Overture has huge distribution, but Google’s working to improve in this area. Google’s own sites already have a sizable share of the Web search market in the U.S. and worldwide. The company hopes gaining new deals will make running ads on Google as much as “must” as many now consider advertising with Overture to be.

EarthLink was the first AdWords distribution agreement announced by Google and was significant in that EarthLink dropped Overture in favor of Google. The news caused Overture’s stock to plunge. Positive earnings from Overture and an extension of its deal with MSN helped Overture bounce back.

The plunge in Overture’s stock following the EarthLink defection was probably a huge overreaction, in the same way there were concerns about Inktomi, when it lost the Yahoo account to Google two years ago. In both situations, the loss was of only one of many clients that Overture and Inktomi had. They were not knockout punches.

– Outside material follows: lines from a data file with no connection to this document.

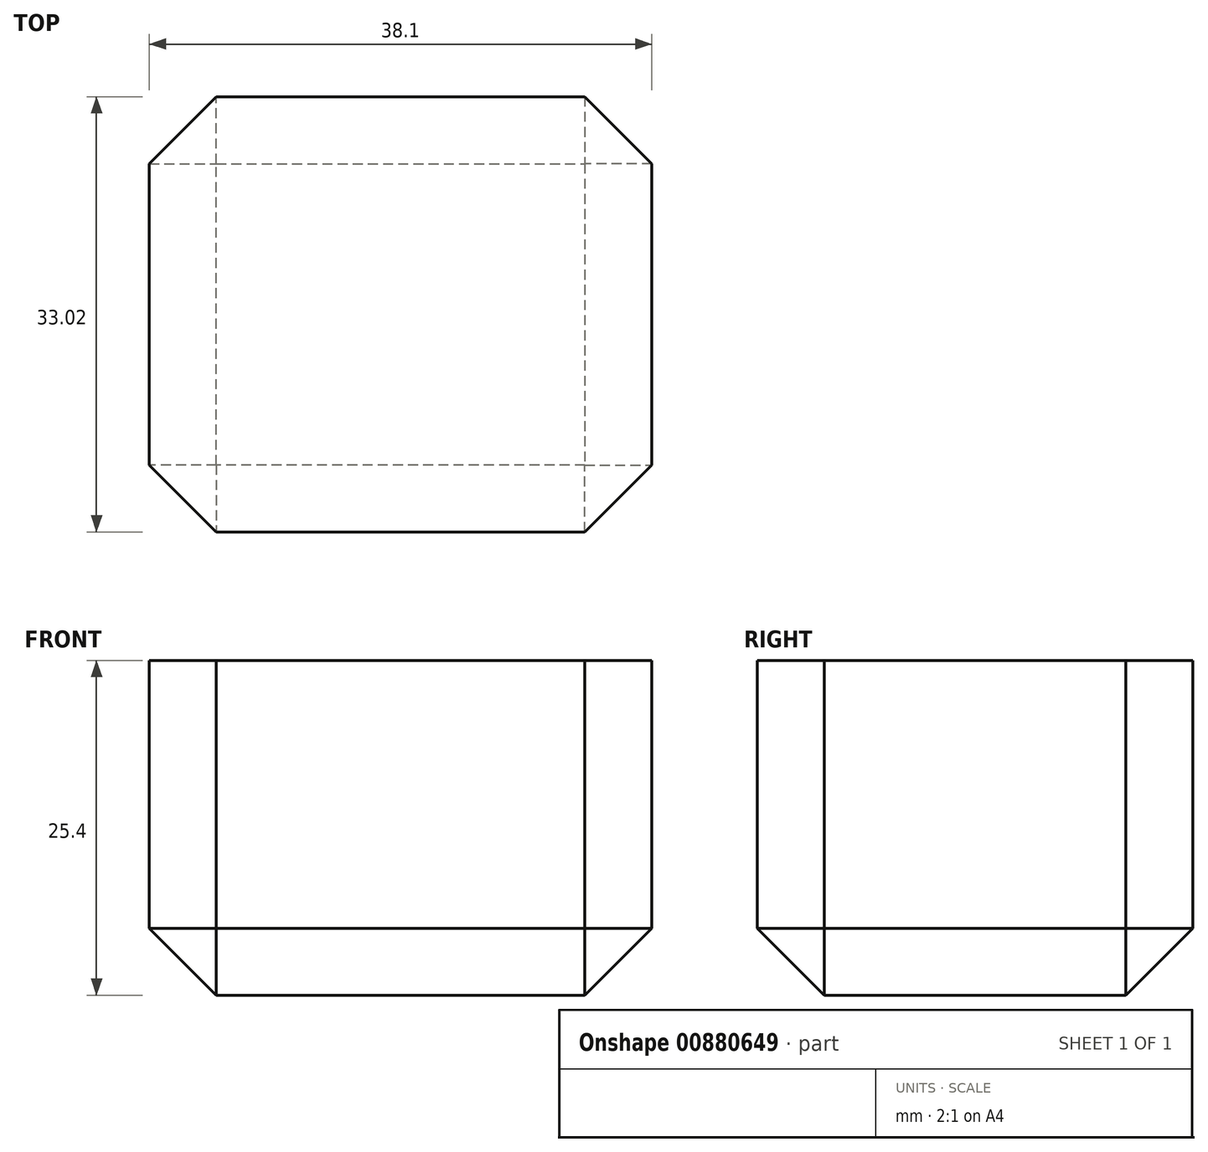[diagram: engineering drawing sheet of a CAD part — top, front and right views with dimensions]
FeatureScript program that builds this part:
annotation { "Feature Type Name" : "Feature", "Feature Type Description" : "" }
export const myFeature = defineFeature(function(context is Context, id is Id, definition is map)
    precondition{}
    {
        {
            var Q0;
            Q0=qCreatedBy(makeId("Top.planeOp"),FACE);
            var sketch = newSketch(context, id + "F0", { "sketchPlane" : qUnion([Q0])});
            skLineSegment(sketch, "E0.bottom", {"start": v(0, 0) * mm, "end": v(38.1, 0) * mm});
            skLineSegment(sketch, "E0.top", {"start": v(0, 33.02) * mm, "end": v(38.1, 33.02) * mm});
            skLineSegment(sketch, "E0.left", {"start": v(0, 0) * mm, "end": v(0, 33.02) * mm});
            skLineSegment(sketch, "E0.right", {"start": v(38.1, 0) * mm, "end": v(38.1, 33.02) * mm});
            skSolve(sketch);
        }
        {
            var Q0;
            Q0=makeQuery(id+"F0.imprint","IMPRINT",FACE,{"disambiguationData":[TD([[makeQuery(id+"F0.imprint","IMPRINT",EDGE,{"derivedFrom":sQuery(id+"F0.wireOp",EDGE,"E0.bottom")}),1.0]])]});
            extrude(context, id + "F1", {"entities" : qUnion([Q0]), "oppositeDirection" : true, "depth" : 25.4 * mm, "offsetDistance" : 25.4 * mm});
        }
        {
            var Q0;
            Q0=makeQuery(id+"F1.opExtrude","SWEPT_EDGE",EDGE,{"disambiguationData":[OSD([sQuery(id+"F0.wireOp",EDGE,"E0.bottom"),sQuery(id+"F0.wireOp",EDGE,"E0.right")])]});
            var Q1;
            Q1=makeQuery(id+"F1.opExtrude","SWEPT_EDGE",EDGE,{"disambiguationData":[OSD([sQuery(id+"F0.wireOp",EDGE,"E0.top"),sQuery(id+"F0.wireOp",EDGE,"E0.right")])]});
            var Q2;
            Q2=makeQuery(id+"F1.opExtrude","CAP_EDGE",EDGE,{"disambiguationData":[OSD([sQuery(id+"F0.wireOp",EDGE,"E0.right")])],"isStart":false});
            var Q3;
            Q3=makeQuery(id+"F1.opExtrude","CAP_EDGE",EDGE,{"disambiguationData":[OSD([sQuery(id+"F0.wireOp",EDGE,"E0.bottom")])],"isStart":false});
            var Q4;
            Q4=makeQuery(id+"F1.opExtrude","SWEPT_EDGE",EDGE,{"disambiguationData":[OSD([sQuery(id+"F0.wireOp",EDGE,"E0.bottom"),sQuery(id+"F0.wireOp",EDGE,"E0.left")])]});
            var Q5;
            Q5=makeQuery(id+"F1.opExtrude","CAP_EDGE",EDGE,{"disambiguationData":[OSD([sQuery(id+"F0.wireOp",EDGE,"E0.top")])],"isStart":false});
            var Q6;
            Q6=makeQuery(id+"F1.opExtrude","SWEPT_EDGE",EDGE,{"disambiguationData":[OSD([sQuery(id+"F0.wireOp",EDGE,"E0.top"),sQuery(id+"F0.wireOp",EDGE,"E0.left")])]});
            var Q7;
            Q7=makeQuery(id+"F1.opExtrude","CAP_EDGE",EDGE,{"disambiguationData":[OSD([sQuery(id+"F0.wireOp",EDGE,"E0.left")])],"isStart":false});
            chamfer(context, id + "F2", {"entities" : qUnion([Q0, Q1, Q2, Q3, Q4, Q5, Q6, Q7]), "width" : 5.08 * mm, "tangentPropagation" : true});
        }
    });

That said, the EarthLink deal is still significant. It’s a big win for Google in rolling out a combined editorial and ad product, just as Yahoo was a big win two years ago, when it was rolling out a pure editorial product. Google stands alone as the only search provider with a strong all-in-one advantage of being able to provide editorial results widely praised for excellence and the ability for partners to monetize those results by carrying its paid listings.

Cash to Carry

The big flaw in Google’s pitch in the past was that it wanted money for search results, either an amount for each search conducted or a share of advertising revenues that were sold. In a strapped market, that’s a tough sell. Sure, you’re great — but I’m going broke. It’s no wonder failing portals such as Go.com, NBCi, and Excite all switched to Overture last year. Overture didn’t want to charge them — it wanted to give them money.

Google’s removed that flaw. Like Overture, Google can offer potential portal partners money for carrying its results. Unlike Overture, Google comes to the table with a great reputation for quality editorial. No consumer group has complained to the FTC about Google’s ads, as happened with Overture last year. No lawsuit over trademark infringement in ads has been filed against Google or any of its partners, as happened last month to Overture and its partner, AltaVista. Google’s bundled ad and editorial should be a compelling offer to portals that want to outsource for search.

Is Google a threat to its partners? The argument is that players such as MSN, AOL, and Yahoo won’t dump their deals with Overture in favor of Google, because they view Google as a threat. Perhaps. On the other hand, Google has emphatically not added any “sticky” features, such as free email or personalized stock pages, that distinguish the portals. This means Google might not been seen as a competitor. So far, Yahoo has been happy to partner with the company.

It doesn’t have to be a zero-sum game. There’s space for both Overture and Google to exist in the ad-distribution world. The real pressure will probably be on some of the other major search providers that seek to distribute their listings, the paid-inclusion crowd. Inktomi, Ask Jeeves, LookSmart, and FAST have products that can be hard to understand for advertisers and users. With Google more entrenched in the scene, they have suddenly become less compelling alternatives to Overture.